Under the plan, the herds would be closely monitored by camel-riding rangers to ensure they do not stray into ecologically sensitive areas.
A gift shop at the visitors' centre would also stock products such as camel milk.
And just as lambs raised on the salt marshes of Wales are considered a delicacy, the city's top-end restaurants may soon be queuing up for Dubai salt-marsh camel.
The mangroves are native to the UAE but did not grow at Ras Al Khor before they were introduced in 1990. They have since overwhelmed the main wader feeding area.
"That area is gone, it's now under five metres of mangrove," said Mr Hyland. "In 1994, BirdLife International said we were doing the wrong thing putting mangroves in. It was done to make the site green.
"What's happening now is we have proliferation of the canopy, so we're actually losing feeding grounds all the time. The mangrove was offered virgin territory and it's taken over."
He said similar projects user other types of livestock had been successful in other parts of the world.
But Mr Hyland's plans for the Arab world's most beloved animal does not end there.
"Why do rangers need to be in a four-wheel drive, particularly in winter?" he asked. "Put them on camelback. It's easy, it fits in with the environment and it causes far less disturbance.
"There would be potential for green tourism. We could run bird tours on camelback in the early morning or the late evening."

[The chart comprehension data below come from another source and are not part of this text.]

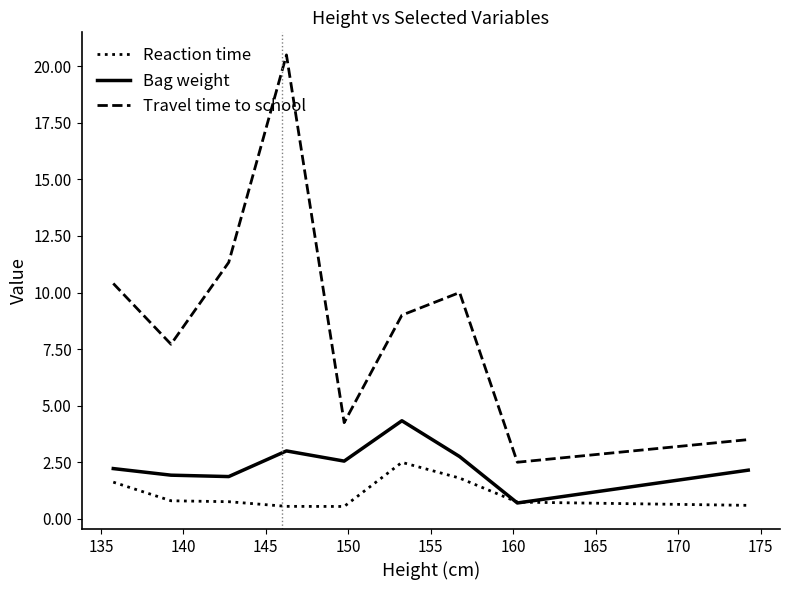

What are all the series names shown in the legend?

Reaction time, Bag weight, Travel time to school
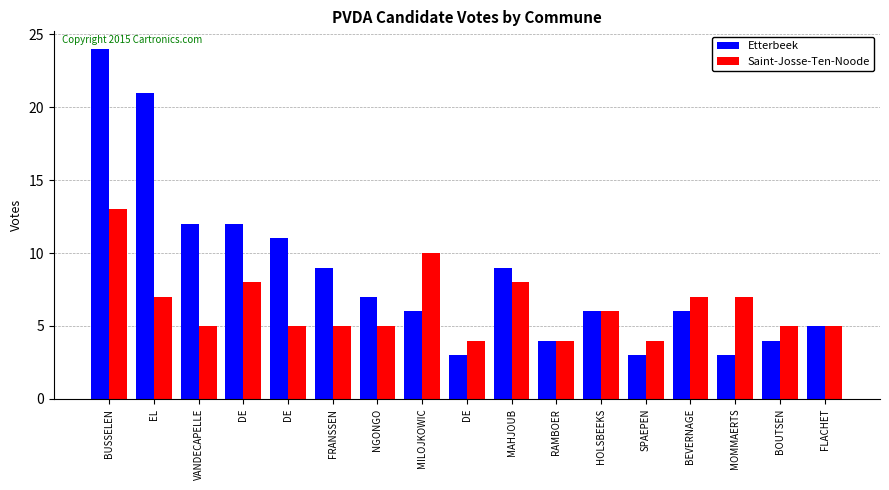

How many distinct data groups are displayed?

2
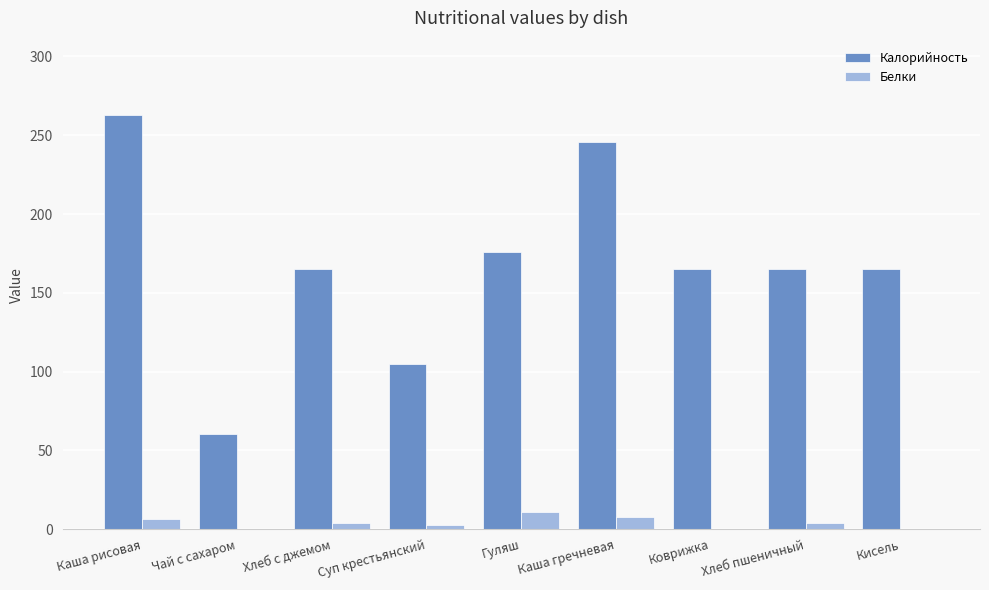

Are the bars horizontal?

No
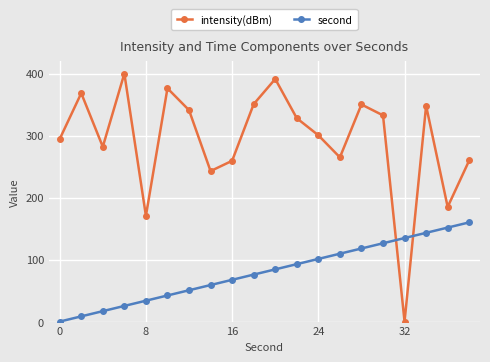

True or false: second has more than 2 points higher than both neighbors.

False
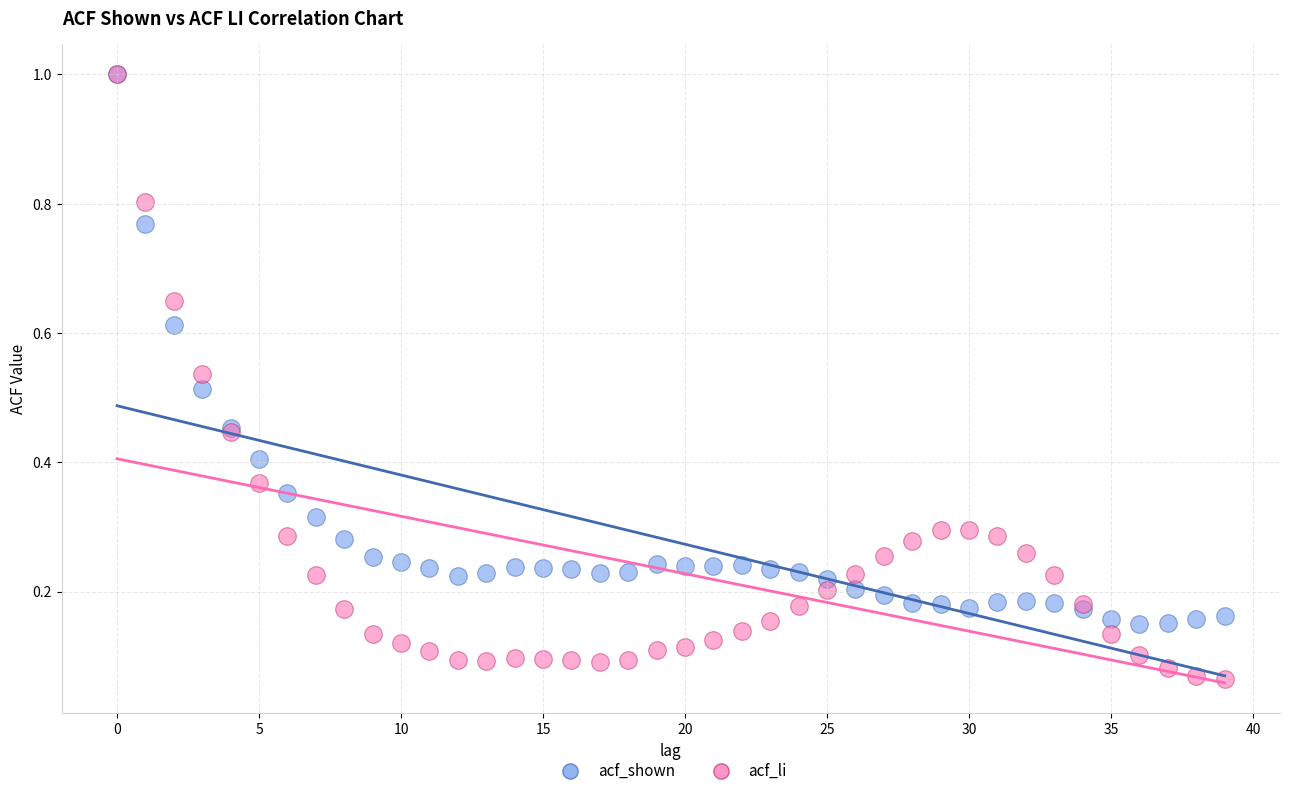

Which series has the largest Y range (max minus min)?

acf_li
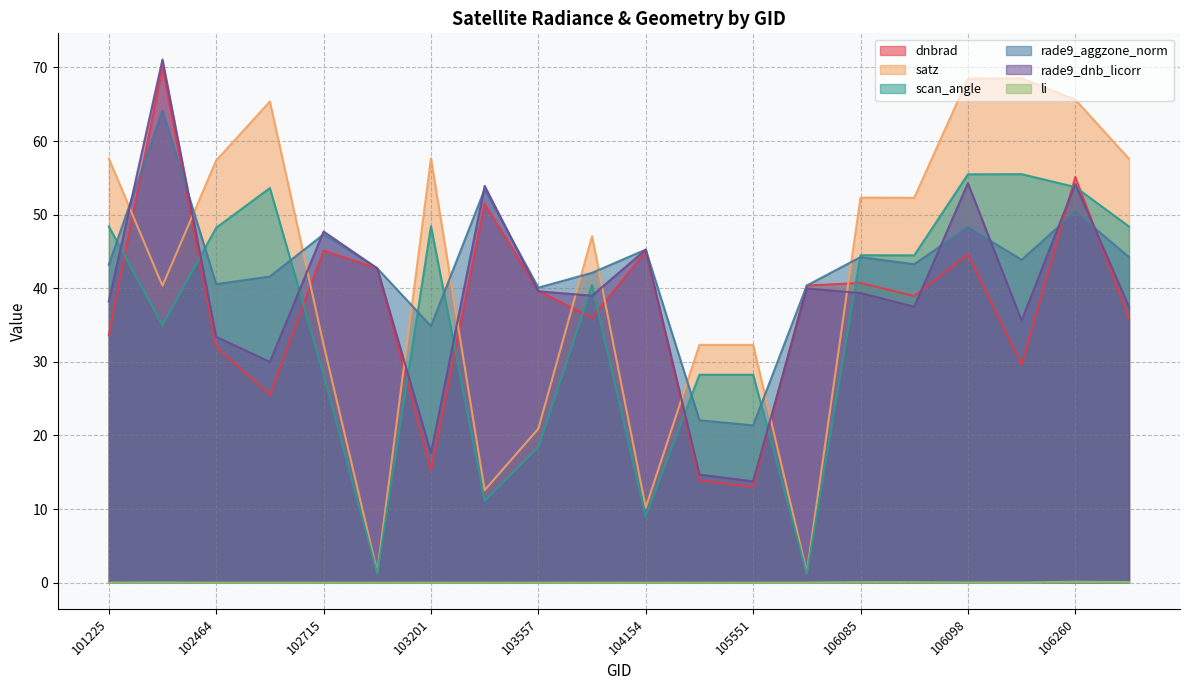

Which series ends up on top after the final intersection of satz and dnbrad?

satz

Talks are under way with Dubai Municipality, which runs the reserve, about a pilot project to introduce camels. The animals would be removed when ground-nesting birds were breeding.
The proposal forms part of an overall management programme for the reserve, which is under consideration by the municipality. A key element would be a visitor centre to help the public understand the site, support education and raise awareness, said Mr Hyland.
The Central Veterinary Research Laboratory has offered to ensure the camels do not come to any harm.
"They would vet the animals in advance but the other thing is to see if access to too much mangrove fodder going to damage the animal in any way," Mr Hyland said. "Will it need supportive nutrition?"
Greater flamingoes began to appear at Ras Al Khor after mallards were introduced for falconry training in 1985.
Mr Hyland was speaking at the Veterinary Outlook Forum, held alongside the VET Middle East trade show.
VETME continues today at the Dubai International Convention Centre.